UKRAINE -- After spending more than a week sick and being cared for a Ukrainian family, David Brymer is back near the Ukrainian capital of Kyiv, continuing his work of training medics for the Ukrainian military.
"It's exhausting," said the Williamson County native. "We're trying to build an adequate training plan for a military that is less than two years old."
Brymer, who is a survivor of bladder cancer, suffered a urinary tract infection, what he says is a common aftermath of his cancer. It is usually easily treated with antibiotics.
However, those are in short supply in Ukraine that has been ravaged by Russian forces that invaded the country on Feb. 24.
"What's happened here is beyond devastating," said Brymer. "This is like when Germany invaded Poland in World War II."
Brymer is in Ukraine doing what he can to help a county that is facing devastation at the hands of Putin's forces.
"It's bad," said Brymer. "They are creating chaos. There are splinter cells. Sometime you don't' know who to trust."
However, Brymer is quickly becoming the guy who can help.
"People recognize me," he said, "people I've trained, families and connections I've met."
Plus, he's been on more than a dozen European news programs in the month he's been in Ukraine.
He's also grateful for the help from America, particularly from southern Illinois.
Members of the Benton VFA and American Legion Post 280 collected several thousand dollars in medical supplies that were dropped in Little Rock, AK, last week.
Post commander Mike Cross has taken charge of that effort, making connections with the Arkansas businessman who is sponsoring regular humanitarian aid flights to the devastated country.
Brymer said he feels the war is about to get "really bloody."
"I think the bloody one is going to be next,' he said, talking about the battles in and around Kyiv, the Ukrainian capitol. "If they (the Russian forces) push hard on the east side of Kyiv and down fro Belarus it will cut the supply chain. That's what I see happening."
Brymer said his immediate need is other than more medical supplies is cash to try and help locals that don't have the funds to finance a way to safety. He says that cost is about $130 U.S. dollars.
"I also need to purchase myself some body armor," he said. That is around $310 U.S. dollars.

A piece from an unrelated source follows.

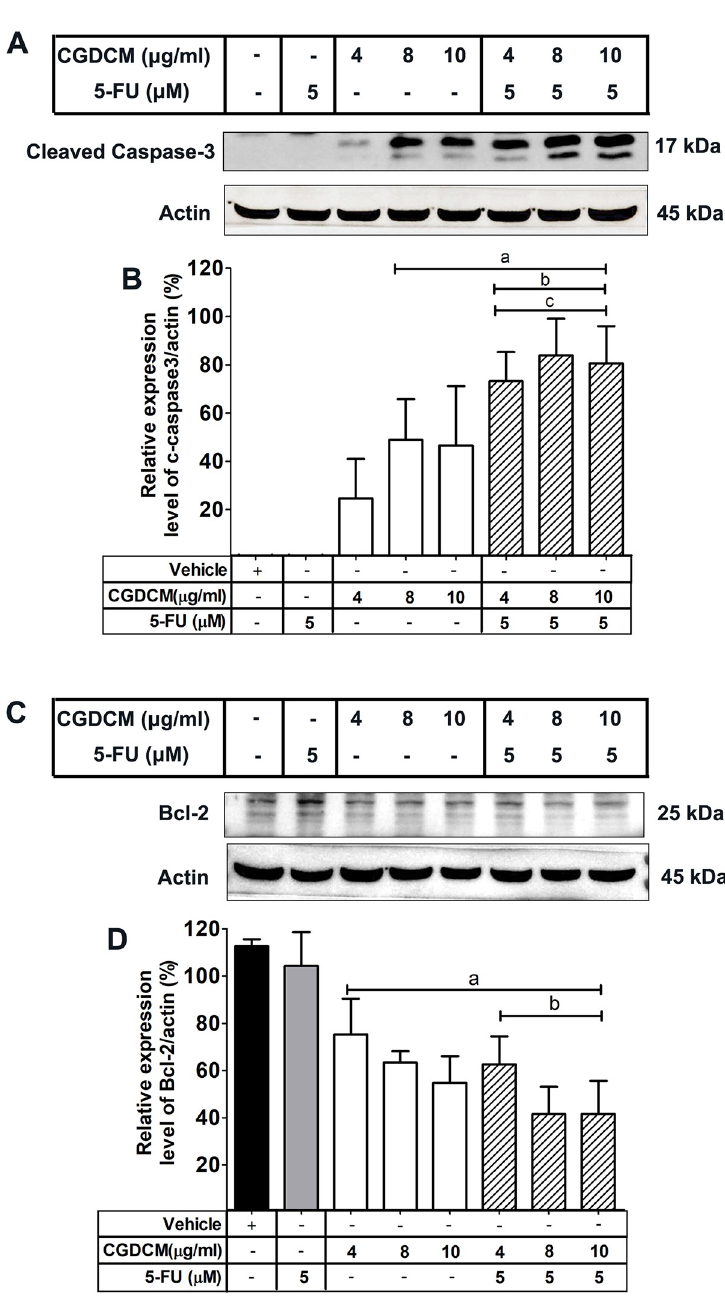
Fig 5. Effects of CGDCM and 5-FU on the expression of apoptosis proteins in HCT116 cells. The protein expression levels in HCT116 cells treated with CGDCM, 5-FU, and combinations of CGDCM (4, 8, and 10 μ g/mL) with 5-FU (5 μ M or 0.65 μ g/mL) for 24 h, were analyzed by western blotting ( A − D ). The data are presented as mean ± SD, and were analyzed by one-way ANOVA with Tukey’s HSD test. a; p < 0.05 vs. vehicle group. b; p < 0.05 vs. 5-FU group. c; p < 0.05 vs. treatment with CGDCM alone. Abbreviations: CGDCM, C . gigantea dichloromethane extract; 5-FU, 5-fluorouracil; Bcl-2, B-cell lymphoma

He is currently working in target areas with no personal protection, but says he will continue to work, with or without the armor.
"I came here to help and I'm committed to sticking it out," he said.
Brymer believes it's possible the Russians will level Kyiv if they can't take control of it in the next push.
He shakes his head as he walks through a decimated apartment building, pushing aside remnants of family heirlooms.
"I came here to help," he said. "I can't walk away now."